Dave Bouskill and Debra Corbeil, creators of the renowned travel blog The Planet D, reported a 90% drop in traffic during Gemini’s initial rollout. The couple had to lay off staff and ultimately shut down their website. “I feel betrayed,” Bouskill said. “We built something for 16 years, and it was gone in six months.”
This is just one anecdote but no matter how you look at the data, the growth of Artificial Intelligence- driven search and AI agents is upending the web’s business model as we know it, and, in the long term, that spells doom for the thriving ecosystem of content development and free distribution on the internet.
Today’s web economy can be described as
Search engine crawls websites >> User searches for information>> Search Engine sends user to publisher and brand website>> Website shows their content and earns revenue through advertising
This is rapidly changing.
- AI-driven search is causing a substantial average traffic decline for publishers of 20–60%.
- AI crawler activity is significantly outpacing human visits, with crawl-to-visit ratios soaring from 2:1 for search crawlers to 250:1 and higher for AI crawlers. Matthew Prince, Cloudflare CEO
- For the first time, bot traffic, largely AI bot-driven, exceeded human traffic in 2024, constituting over 51% of total web traffic.
This means that over time, the new web economy model will evolve into:
AI engine crawls content >> Users deploy AI agents for information>> AI Driven Results (AIDR) present publisher and brand content to users >> No human visits to websites >> Zero revenue for open web content creators
This is not just a publisher's problem. As users shift to AI agent-managed interfaces, brand reputations and messaging are also at the mercy of summarised results shown by AI agents.
This, in turn, creates a doom cycle for LLMs and AI agents. Less content on the open internet means less raw material for training and even less new content to generate useful information for their users, thus killing the value of their outputs. LLMs and AI agents need to ensure that content development on the open and free internet continues to thrive.
Now is the time to prepare for the imminent end of the old web economy and usher in a new web economy by building for content monetisation and distribution in an AI-driven world.
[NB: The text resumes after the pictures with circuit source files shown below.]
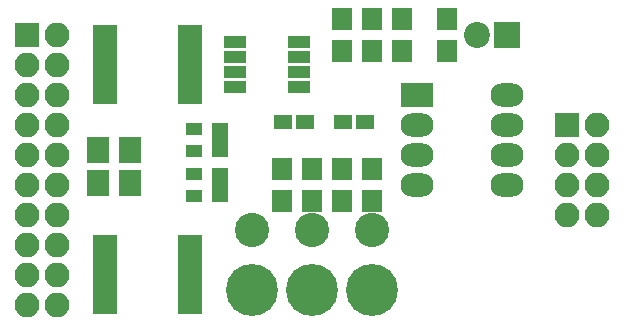
<source format=gbr>
G04 #@! TF.FileFunction,Soldermask,Top*
%FSLAX46Y46*%
G04 Gerber Fmt 4.6, Leading zero omitted, Abs format (unit mm)*
G04 Created by KiCad (PCBNEW 4.0.4-stable) date 05/31/18 11:07:36*
%MOMM*%
%LPD*%
G01*
G04 APERTURE LIST*
%ADD10C,0.100000*%
%ADD11R,1.600000X1.150000*%
%ADD12R,2.200000X2.200000*%
%ADD13C,2.200000*%
%ADD14R,2.100000X2.100000*%
%ADD15O,2.100000X2.100000*%
%ADD16R,1.940000X2.200000*%
%ADD17C,2.899360*%
%ADD18C,4.400500*%
%ADD19R,1.700000X1.900000*%
%ADD20R,2.800000X2.000000*%
%ADD21O,2.800000X2.000000*%
%ADD22R,1.460000X1.050000*%
%ADD23R,2.150000X0.850000*%
%ADD24R,1.950000X1.000000*%
G04 APERTURE END LIST*
D10*
D11*
X140396000Y-98806000D03*
X138496000Y-98806000D03*
X143576000Y-98806000D03*
X145476000Y-98806000D03*
D12*
X157480000Y-91440000D03*
D13*
X154940000Y-91440000D03*
D14*
X116840000Y-91440000D03*
D15*
X119380000Y-91440000D03*
X116840000Y-93980000D03*
X119380000Y-93980000D03*
X116840000Y-96520000D03*
X119380000Y-96520000D03*
X116840000Y-99060000D03*
X119380000Y-99060000D03*
X116840000Y-101600000D03*
X119380000Y-101600000D03*
X116840000Y-104140000D03*
X119380000Y-104140000D03*
X116840000Y-106680000D03*
X119380000Y-106680000D03*
X116840000Y-109220000D03*
X119380000Y-109220000D03*
X116840000Y-111760000D03*
X119380000Y-111760000D03*
X116840000Y-114300000D03*
X119380000Y-114300000D03*
D16*
X122866000Y-104016000D03*
X125546000Y-104016000D03*
X125546000Y-101216000D03*
X122866000Y-101216000D03*
D17*
X140970000Y-107950000D03*
D18*
X140970000Y-113030000D03*
D17*
X146050000Y-107950000D03*
D18*
X146050000Y-113030000D03*
D17*
X135890000Y-107950000D03*
D18*
X135890000Y-113030000D03*
D14*
X162560000Y-99060000D03*
D15*
X165100000Y-99060000D03*
X162560000Y-101600000D03*
X165100000Y-101600000D03*
X162560000Y-104140000D03*
X165100000Y-104140000D03*
X162560000Y-106680000D03*
X165100000Y-106680000D03*
D19*
X138430000Y-102790000D03*
X138430000Y-105490000D03*
X140970000Y-102790000D03*
X140970000Y-105490000D03*
X143510000Y-102790000D03*
X143510000Y-105490000D03*
X146050000Y-102790000D03*
X146050000Y-105490000D03*
X143510000Y-92790000D03*
X143510000Y-90090000D03*
X146050000Y-90090000D03*
X146050000Y-92790000D03*
X148590000Y-92790000D03*
X148590000Y-90090000D03*
X152400000Y-90090000D03*
X152400000Y-92790000D03*
D20*
X149860000Y-96520000D03*
D21*
X157480000Y-104140000D03*
X149860000Y-99060000D03*
X157480000Y-101600000D03*
X149860000Y-101600000D03*
X157480000Y-99060000D03*
X149860000Y-104140000D03*
X157480000Y-96520000D03*
D22*
X133180000Y-105090000D03*
X133180000Y-104140000D03*
X133180000Y-103190000D03*
X130980000Y-103190000D03*
X130980000Y-105090000D03*
D23*
X130600000Y-96905000D03*
X130600000Y-96255000D03*
X130600000Y-95605000D03*
X130600000Y-94955000D03*
X130600000Y-94305000D03*
X130600000Y-93655000D03*
X130600000Y-93005000D03*
X130600000Y-92355000D03*
X130600000Y-91705000D03*
X130600000Y-91055000D03*
X123400000Y-91055000D03*
X123400000Y-91705000D03*
X123400000Y-92355000D03*
X123400000Y-93005000D03*
X123400000Y-93655000D03*
X123400000Y-94305000D03*
X123400000Y-94955000D03*
X123400000Y-95605000D03*
X123400000Y-96255000D03*
X123400000Y-96905000D03*
X130600000Y-114685000D03*
X130600000Y-114035000D03*
X130600000Y-113385000D03*
X130600000Y-112735000D03*
X130600000Y-112085000D03*
X130600000Y-111435000D03*
X130600000Y-110785000D03*
X130600000Y-110135000D03*
X130600000Y-109485000D03*
X130600000Y-108835000D03*
X123400000Y-108835000D03*
X123400000Y-109485000D03*
X123400000Y-110135000D03*
X123400000Y-110785000D03*
X123400000Y-111435000D03*
X123400000Y-112085000D03*
X123400000Y-112735000D03*
X123400000Y-113385000D03*
X123400000Y-114035000D03*
X123400000Y-114685000D03*
D22*
X133180000Y-101280000D03*
X133180000Y-100330000D03*
X133180000Y-99380000D03*
X130980000Y-99380000D03*
X130980000Y-101280000D03*
D24*
X139860000Y-95885000D03*
X139860000Y-94615000D03*
X139860000Y-93345000D03*
X139860000Y-92075000D03*
X134460000Y-92075000D03*
X134460000Y-93345000D03*
X134460000Y-94615000D03*
X134460000Y-95885000D03*
M02*

</source>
Publishers can take control of their monetisation and brands their identity when integrating with AI agents. It will require publishers and brands to take control of how their content is accessed and used in a three-step process:
- Create scarcity of content by managing and controlling access to bot traffic using robots.txt and web application firewall (WAF) management
- Develop LLM-friendly content discovery by providing content access rules and content meta data in LLM-friendly mechanisms: Meta data, or LLMs.txt
- Monetise/ distribute content via cost per crawl (CPCr) APIs and/or direct LLM integration via APIs.
IAB Tech Lab released a proposed standards framework for Publisher and Brand LLM integration that aims to guide the industry on this new journey and execute the above-mentioned three steps at scale.
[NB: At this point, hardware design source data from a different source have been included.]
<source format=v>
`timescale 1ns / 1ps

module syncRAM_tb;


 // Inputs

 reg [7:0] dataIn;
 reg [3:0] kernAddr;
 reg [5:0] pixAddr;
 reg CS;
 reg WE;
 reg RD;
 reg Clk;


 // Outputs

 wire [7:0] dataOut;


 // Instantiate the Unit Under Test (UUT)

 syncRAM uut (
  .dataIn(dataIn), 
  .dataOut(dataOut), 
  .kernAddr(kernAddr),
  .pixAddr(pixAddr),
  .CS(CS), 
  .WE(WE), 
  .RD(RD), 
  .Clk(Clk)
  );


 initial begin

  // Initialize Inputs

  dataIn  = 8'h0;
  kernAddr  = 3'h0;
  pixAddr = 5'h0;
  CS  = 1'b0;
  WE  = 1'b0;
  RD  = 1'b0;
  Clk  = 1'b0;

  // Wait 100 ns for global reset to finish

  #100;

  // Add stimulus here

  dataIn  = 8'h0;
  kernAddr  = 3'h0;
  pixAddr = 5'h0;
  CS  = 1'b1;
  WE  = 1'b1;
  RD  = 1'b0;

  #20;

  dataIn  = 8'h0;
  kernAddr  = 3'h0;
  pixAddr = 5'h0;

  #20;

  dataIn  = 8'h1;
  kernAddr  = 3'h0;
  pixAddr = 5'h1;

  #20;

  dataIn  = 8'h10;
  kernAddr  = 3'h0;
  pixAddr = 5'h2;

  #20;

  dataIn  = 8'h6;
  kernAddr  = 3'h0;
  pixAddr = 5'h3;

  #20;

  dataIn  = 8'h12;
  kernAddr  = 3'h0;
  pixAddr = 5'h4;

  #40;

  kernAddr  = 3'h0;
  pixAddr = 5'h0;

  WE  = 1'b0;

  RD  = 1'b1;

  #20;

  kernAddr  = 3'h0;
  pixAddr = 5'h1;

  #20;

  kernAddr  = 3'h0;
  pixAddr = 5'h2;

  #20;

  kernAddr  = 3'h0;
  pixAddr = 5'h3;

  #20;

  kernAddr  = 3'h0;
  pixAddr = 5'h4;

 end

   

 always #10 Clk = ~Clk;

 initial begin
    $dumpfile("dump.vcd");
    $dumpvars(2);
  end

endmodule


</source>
These new tools would enable content owners to provide more relevant content to AI agents and also understand how and where their content is being used. The API proposals also allow for dynamically pricing content based on demand, enabling monetisation in this new Agentic Web Economy.
As the digital advertising ecosystem evolves, we need to evolve with it. We’re eager to hear more from the industry and standardise the new web economy model. The time is now. To investigate and to lean into new technology and new monetisation models. We can’t do this alone.